By Alex Ralph, Editor, Corruption in Fragile States Blog



This past June I became editor of CJL’s Corruption in Fragile States blog. In many respects, the position is a natural extension of my day job as an instructor of writing at a school of public policy. In both positions, I talk with writers on how to sharpen their ideas and prose—and no one with any sense will seek my advice on crunching data for a program eval.

Our blog underwent much change in 2021, most notably with our snappy design revamp. In addition, CJL published important new work on social norms, including a summary of M&Es and multiple short guides for practitioners, as well as a lit review on adapting anti-corruption strategies in fragile and conflict-affected settings.

Personally speaking, a great pleasure of being editor is the opportunity to work closely with our in-house and guest writers. It’s a privilege to talk out ideas with such knowledgeable and committed folks, and by my count, I’ve zoomed with authors and prospective authors on four continents. On my 2022 bucket list: a zoom call to the South Pole. So for those of you considering that urgent Antarctica peacebuilding post, be in touch right away.

It’s a Corruption in Fragile States Blog tradition to begin the new year aggregating the five most read posts of the previous year. Hope you enjoy the wrap-up. We at CJL look forward to sharing more of our biweekly offerings throughout 2022.

Lastly, if you have an idea you’re interested in writing for us, reach out; I’m a reliable email pen pal. And should you have a new pet, may you have better results than when I, channeling my best anti-corruption maxims, instruct her to “Do no harm.” (For the curious, my inter-faith pooch—see photo—was good enough not to mar a friend’s Christmas set-up.)


Bo Rothstein takes a macro view in his post, analyzing why anti-corruption programs don’t always work out the way they’re intended. A better approach, according to Rothstein, is to shift our conceptual focus from the problematic principal-agent theory and instead draw on a social contract theory. “It is not by directly confronting corruption,” he writes, “but by erasing the dissatisfaction with how the state handles its part of the social contract that it will be possible to get corruption under control.”

::::::::

◆ DIRECTION A:
Answer these questions about the blog editor's note:
(i) When did the writer become editor of the blog?
(ii) What is the writer's day job?
(iii) What does the blog traditionally do at the start of each new year?
◆ DIRECTION B:
In the records, swap "gull" for "bird" from the line that has "The width and height of the screenshot is (960, 540). I" through the line that has "Find the location of a particular element. This", leaving everything else unchanged. Return only those lines.

Image and question records:
::::::::

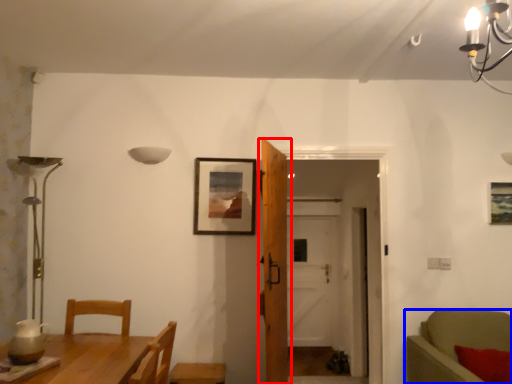
Question: Among these objects, which one is nearest to the camera, door (highlighted by a red box) or chair (highlighted by a blue box)?

Choices:
 (A) door
 (B) chair

Answer: (B)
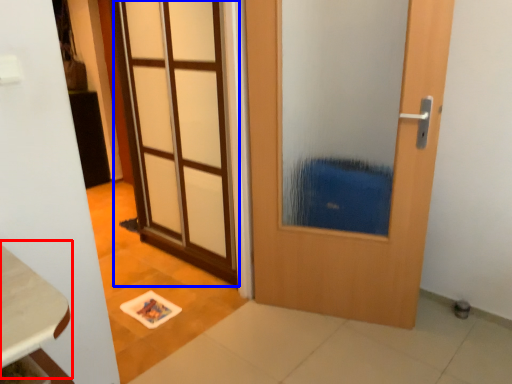
Question: Which object is closer to the camera taking this photo, table (highlighted by a red box) or door (highlighted by a blue box)?

Choices:
 (A) table
 (B) door

Answer: (A)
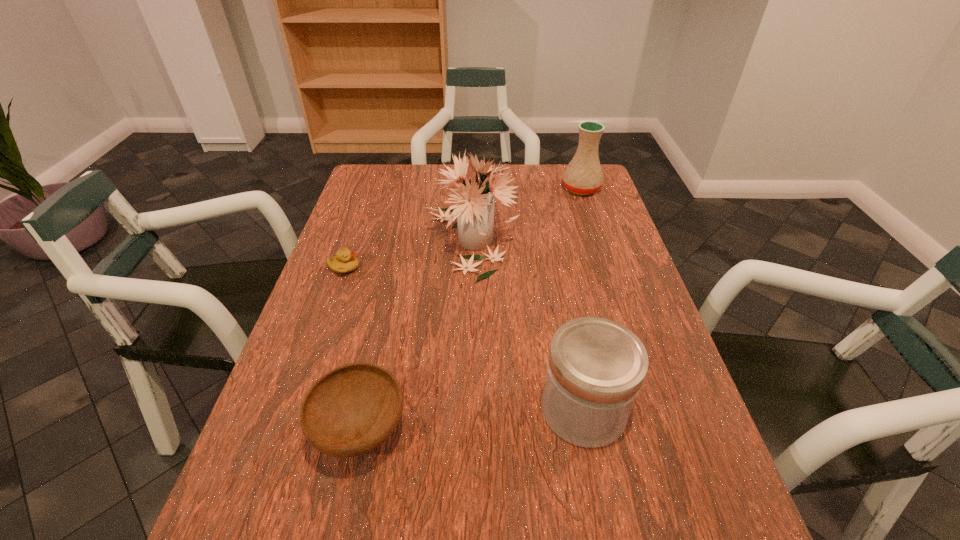
Where is `free spot between the bowl and the tallest object`? Image resolution: width=960 pixels, height=540 pixels. free spot between the bowl and the tallest object is located at coordinates (416, 335).

Locate an element on the screen. Image resolution: width=960 pixels, height=540 pixels. empty space that is in between the bowl and the jar is located at coordinates (472, 420).

Identify the location of object that stands as the closest to the tallest object. (345, 261).

You are a GUI agent. You are given a task and a screenshot of the screen. Output one action in this format:
    pyautogui.click(x=<x>, y=<y>)
    Task: Click on the object that is the second closest to the third tallest object
    This screenshot has width=960, height=540.
    Given the screenshot: What is the action you would take?
    pyautogui.click(x=473, y=207)

Identify the location of vacant region that satisfies the following two spatial constraints: 1. at the beak of the leftmost object; 2. on the left side of the bowl. tap(288, 430).

Where is `vacant area in the image that satisfies the following two spatial constraints: 1. on the back side of the bowl; 2. on the right side of the farthest object`? vacant area in the image that satisfies the following two spatial constraints: 1. on the back side of the bowl; 2. on the right side of the farthest object is located at coordinates (413, 188).

Where is `vacant point that satisfies the following two spatial constraints: 1. on the back side of the bowl; 2. on the left side of the third shortest object`? The width and height of the screenshot is (960, 540). vacant point that satisfies the following two spatial constraints: 1. on the back side of the bowl; 2. on the left side of the third shortest object is located at coordinates (366, 409).

You are a GUI agent. You are given a task and a screenshot of the screen. Output one action in this format:
    pyautogui.click(x=<x>, y=<y>)
    Task: Click on the vacant area that satisfies the following two spatial constraints: 1. on the back side of the second shortest object; 2. at the beak of the leftmost object
    
    Given the screenshot: What is the action you would take?
    pyautogui.click(x=396, y=268)

You are a GUI agent. You are given a task and a screenshot of the screen. Output one action in this format:
    pyautogui.click(x=<x>, y=<y>)
    Task: Click on the vacant point that satisfies the following two spatial constraints: 1. on the front side of the third shortest object; 2. on the left side of the bouquet
    The image size is (960, 540).
    Given the screenshot: What is the action you would take?
    pyautogui.click(x=468, y=409)

This screenshot has width=960, height=540. I want to click on vacant region that satisfies the following two spatial constraints: 1. at the beak of the third shortest object; 2. on the right side of the duckling, so point(296,409).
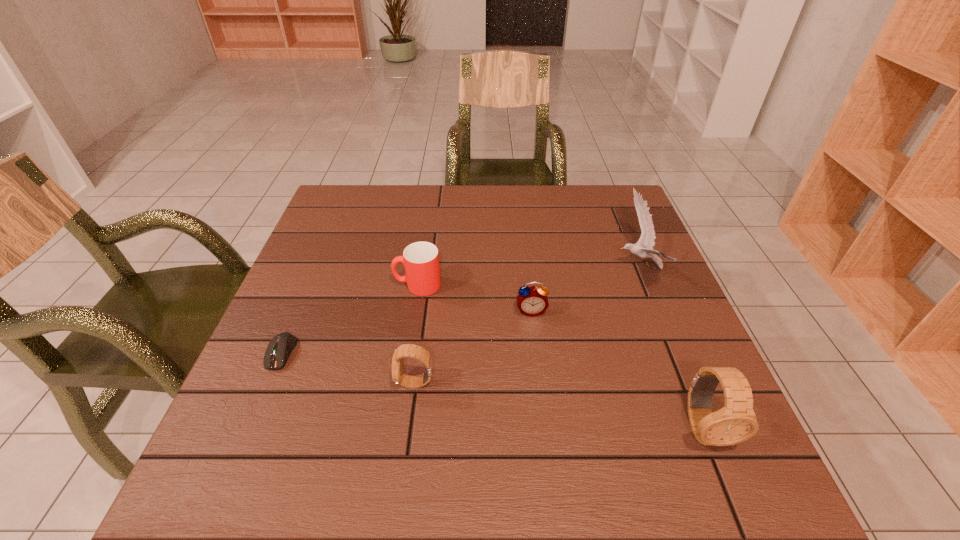
In order to click on vacant space in between the shortest object and the fourth object from left to right in this screenshot , I will do `click(406, 332)`.

Where is `empty space between the alarm clock and the shortest object`? empty space between the alarm clock and the shortest object is located at coordinates (406, 332).

The width and height of the screenshot is (960, 540). I want to click on empty space that is in between the farther watch and the gull, so click(x=527, y=325).

This screenshot has width=960, height=540. Identify the location of free spot between the cup and the gull. (528, 276).

Find the location of a particular element. This screenshot has width=960, height=540. free space between the leftmost object and the left watch is located at coordinates (348, 368).

At what (x,y) coordinates should I click in order to perform the action: click on unoccupied area between the nearest object and the left watch. Please return your answer as a coordinate pair (x, y). Image resolution: width=960 pixels, height=540 pixels. Looking at the image, I should click on (559, 405).

This screenshot has width=960, height=540. Identify the location of free spot between the taller watch and the leftmost object. (492, 390).

This screenshot has height=540, width=960. Find the location of `vacant area between the nearest object and the farther watch`. vacant area between the nearest object and the farther watch is located at coordinates (559, 405).

Find the location of a particular element. Image resolution: width=960 pixels, height=540 pixels. empty space between the gull and the fourth object from left to right is located at coordinates (585, 289).

Where is `free spot between the computer equipment and the gull`? free spot between the computer equipment and the gull is located at coordinates (460, 310).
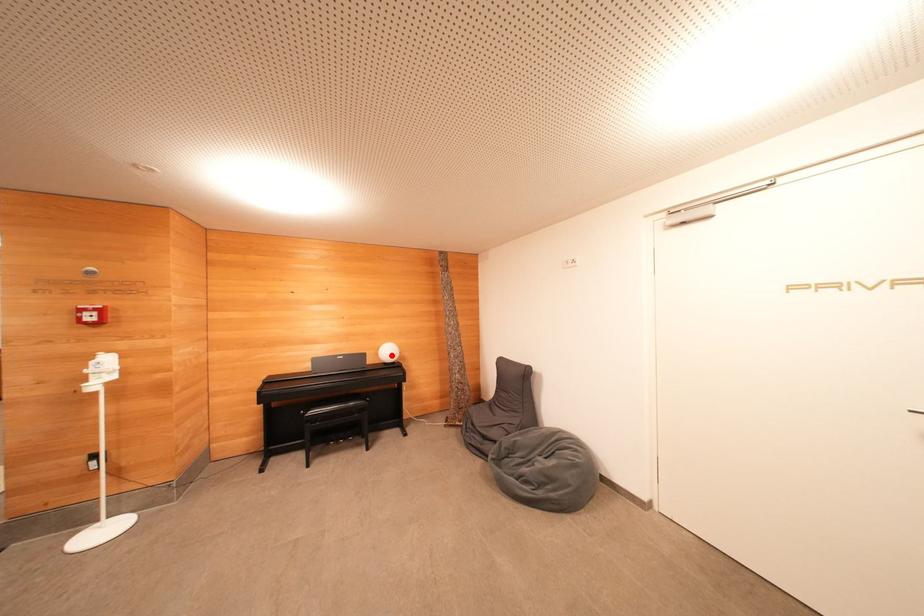
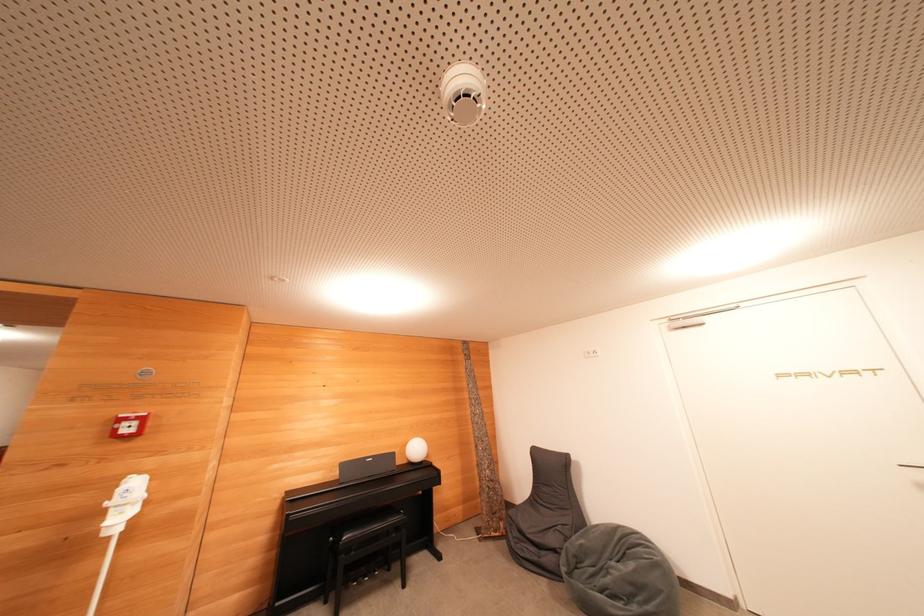
Question: A red point is marked in image1. In image2, is the corresponding 3D point closer to the camera or farther? Reply with the corresponding letter.

Choices:
 (A) The corresponding 3D point is closer.
 (B) The corresponding 3D point is farther.

Answer: (B)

::::::::

◆ OUTPUT A:
(i) This past June.
(ii) Instructor of writing at a school of public policy.
(iii) It aggregates the five most read posts of the previous year.

◆ OUTPUT B:
The width and height of the screenshot is (960, 540). I want to click on empty space that is in between the farther watch and the bird, so click(x=527, y=325).

This screenshot has width=960, height=540. Identify the location of free spot between the cup and the bird. (528, 276).

Find the location of a particular element. This screenshot has width=960, height=540. free space between the leftmost object and the left watch is located at coordinates (348, 368).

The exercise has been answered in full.